* [What you need to do] Determine how many of the lines below include "available", then respond with that number and no other text.

Collected data:
= Beginning of Section =

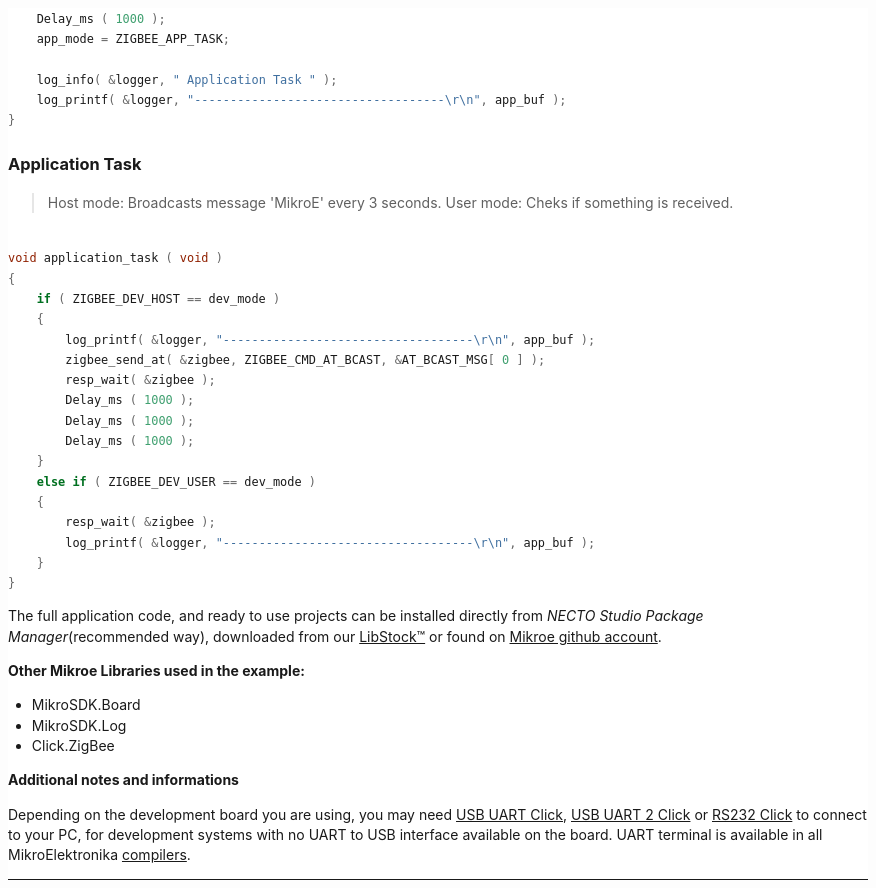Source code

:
 ```c
    Delay_ms ( 1000 );
    app_mode = ZIGBEE_APP_TASK;
    
    log_info( &logger, " Application Task " );
    log_printf( &logger, "-----------------------------------\r\n", app_buf );
}

```

### Application Task

> Host mode: Broadcasts message 'MikroE' every 3 seconds.
> User mode: Cheks if something is received.

```c

void application_task ( void ) 
{
    if ( ZIGBEE_DEV_HOST == dev_mode )
    {
        log_printf( &logger, "-----------------------------------\r\n", app_buf );
        zigbee_send_at( &zigbee, ZIGBEE_CMD_AT_BCAST, &AT_BCAST_MSG[ 0 ] );
        resp_wait( &zigbee );
        Delay_ms ( 1000 );
        Delay_ms ( 1000 );
        Delay_ms ( 1000 );
    }
    else if ( ZIGBEE_DEV_USER == dev_mode )
    {
        resp_wait( &zigbee );
        log_printf( &logger, "-----------------------------------\r\n", app_buf );
    }
}

```


The full application code, and ready to use projects can be installed directly from *NECTO Studio Package Manager*(recommended way), downloaded from our [LibStock&trade;](https://libstock.mikroe.com) or found on [Mikroe github account](https://github.com/MikroElektronika/mikrosdk_click_v2/tree/master/clicks).

**Other Mikroe Libraries used in the example:**

- MikroSDK.Board
- MikroSDK.Log
- Click.ZigBee

**Additional notes and informations**

Depending on the development board you are using, you may need
[USB UART Click](https://www.mikroe.com/usb-uart-click),
[USB UART 2 Click](https://www.mikroe.com/usb-uart-2-click) or
[RS232 Click](https://www.mikroe.com/rs232-click) to connect to your PC, for
development systems with no UART to USB interface available on the board. UART
terminal is available in all MikroElektronika
[compilers](https://shop.mikroe.com/compilers).

---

= End of Section =

* [Exercise answer] 2